Zuiq Pazu
Zuiq Pazu

Reputation: 295

Hashing and 'brute-force' permutations

So this is a two-part question:

  1. Are there any hashing functions that guarantee that for any combination of the same length, they generate a unique hash? As I remember - most are that way, but I just need to confirm this.

  2. Based on the 1st question - so, given a file hash and a length - is it then theoretically possible to 'brute-force' all byte permutations of that same length until the same hash is generated - ie. the original file has been recreated?

PS. I am aware that this will take ages (if theoretically possible), but I think it would be feasible for small files (sizes < 1KB)

Upvotes: 2

Views: 378

Answers (2)

Patrick M
Patrick M

Reputation: 10989

Expanding upon the response to your first point, one of the points of cryptographic hash functions is unpredictability.
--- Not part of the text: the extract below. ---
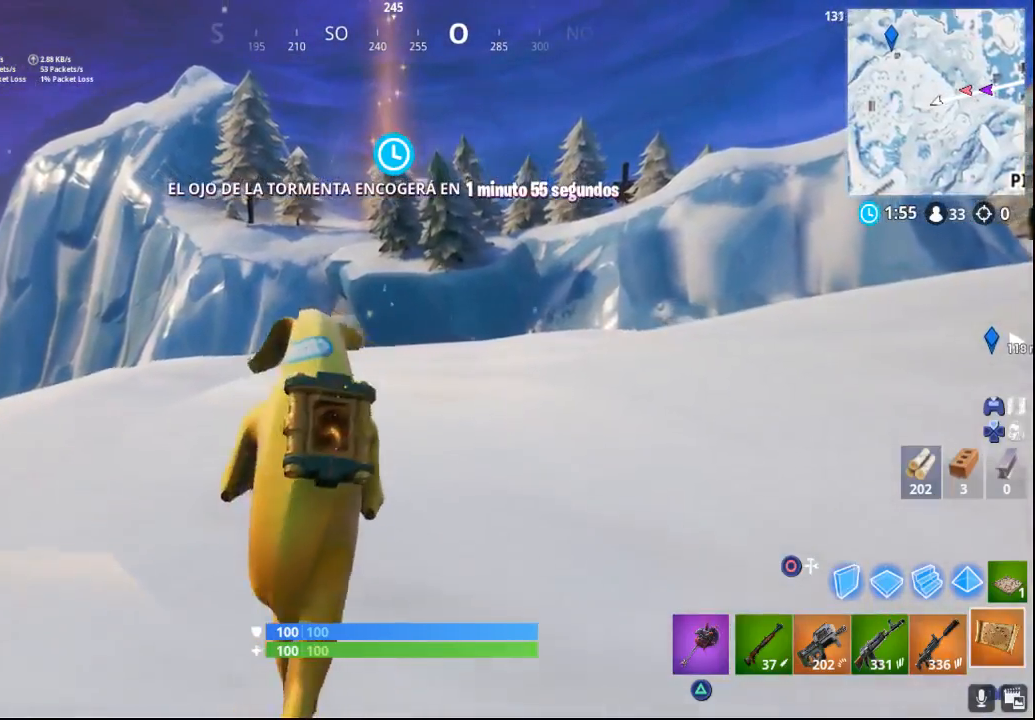
{"buttons": [], "left_stick": "up", "right_stick": "left", "events": [[83, "right_stick", "down-left"], [433, "right_stick", "left"]]}
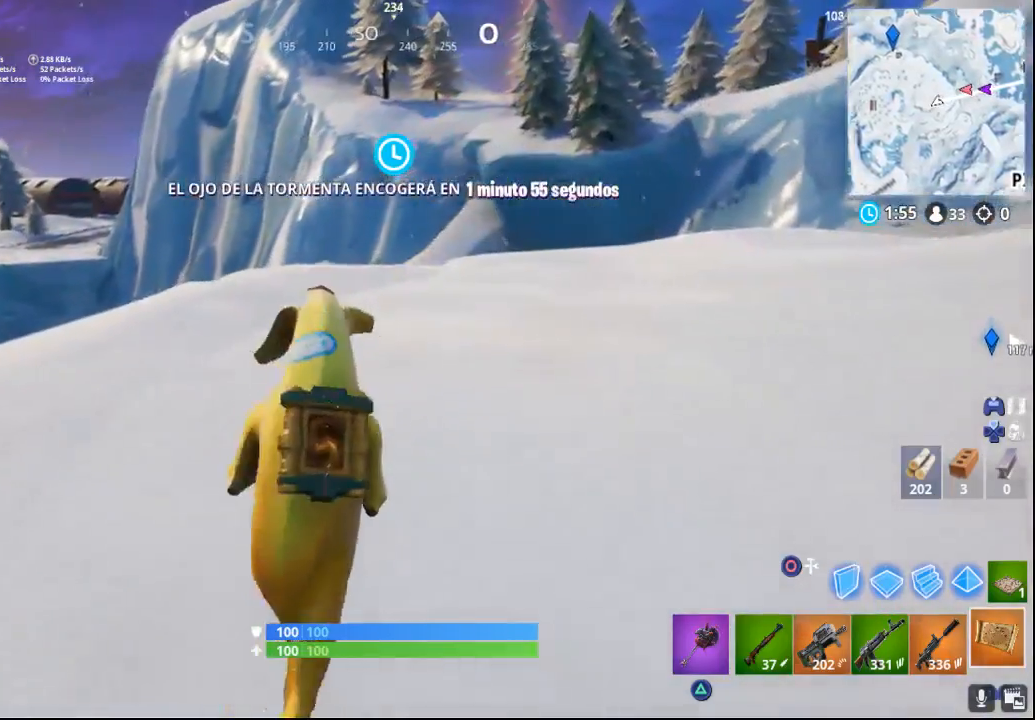
{"buttons": [], "left_stick": "up", "right_stick": "center", "events": [[267, "right_stick", "center"]]}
A function with zero collisions is a 1-1 (or one-to-one) function, so called because every input has exactly one output and every output has exactly one input.

In order for a function to accept arbitrary length & complexity inputs without generating a collision, it is easy to see that the function must have arbitrary length outputs. As Gray obliquely points out, most hash functions have fixed-length outputs. (There are apparently some new algorithms that support arbitrary length outputs, but they still don't guarantee 0 collisions.) The reason is not stated clearly in the common crypto literature, but consider the difference between hashing and encrypting.

  • In hashing, you have the message (the unaltered original) and the message digest (the output of the hash function. (Digest here having the meaning "a summation or condensation of a body of information.")
  • With encryption, you have the plain text and the cipher text. The implication is that the cipher text is of equal length and complexity as the original.

I look at it as a cryptographic hash function with 0 collisions is of equal complexity as encryption. (Note that I'm unsure of what the advantages of a variable-length hash output are, so I asked a question about it.)

Additionally, hash functions are susceptible to attacks by pre-computed rainbow tables, which is why all hash algorithms still considered secure employ extra random inputs, called salts. The reason encryption isn't susceptible to a similar attack is that the encryption key is kept secret and you can't pre-compute output values without knowing the key. Compare symmetric key encryption (where there is one key that must be kept secret) with public key encryption (where the encryption key is public and the decryption key is private).

The other thing that prevents encryption algorithms from pre-computation attacks is that the number of computations for arbitrary-length inputs grows exponentially, and it is literally impossible to store the output from every input you may be interested in.

Upvotes: 0

Gray
Gray

Reputation: 7140

1KB, that'd be 1000^256, right? 1000 possible combinations of bytes (256 configurations each?). It's a real big number. 1 with 768 0s behind it.

If you were to generate all of them, one would be the right one, but you'd have some number of collisions.

According to this security.SE post, the collission rate for md5 (for example) is about 1 in 2^64. So, if we divide our original number by that, we'd get how many possible combinations, right? http://www.wolframalpha.com/input/?i=1000%5E256+%2F+2%5E64

~5.42 × 10^748

That is still a lot of files to check.

I'd feel a lot better if someone critiqued my math here, but the point is that your first point is not true because of collisions. You can use the same sort math for calculating two 1000 character passwords having the same hash. It's the birthday problem. Given 2 people, it is unlikely that we'd have the same birthday, but if you take a room full the probability of any two people having the same birthday increases very quickly. If you take all 1000 character passwords, some of them are going to collide. You are going from X bytes to 16 bytes. You can't fit all of the combinations into 16 bytes.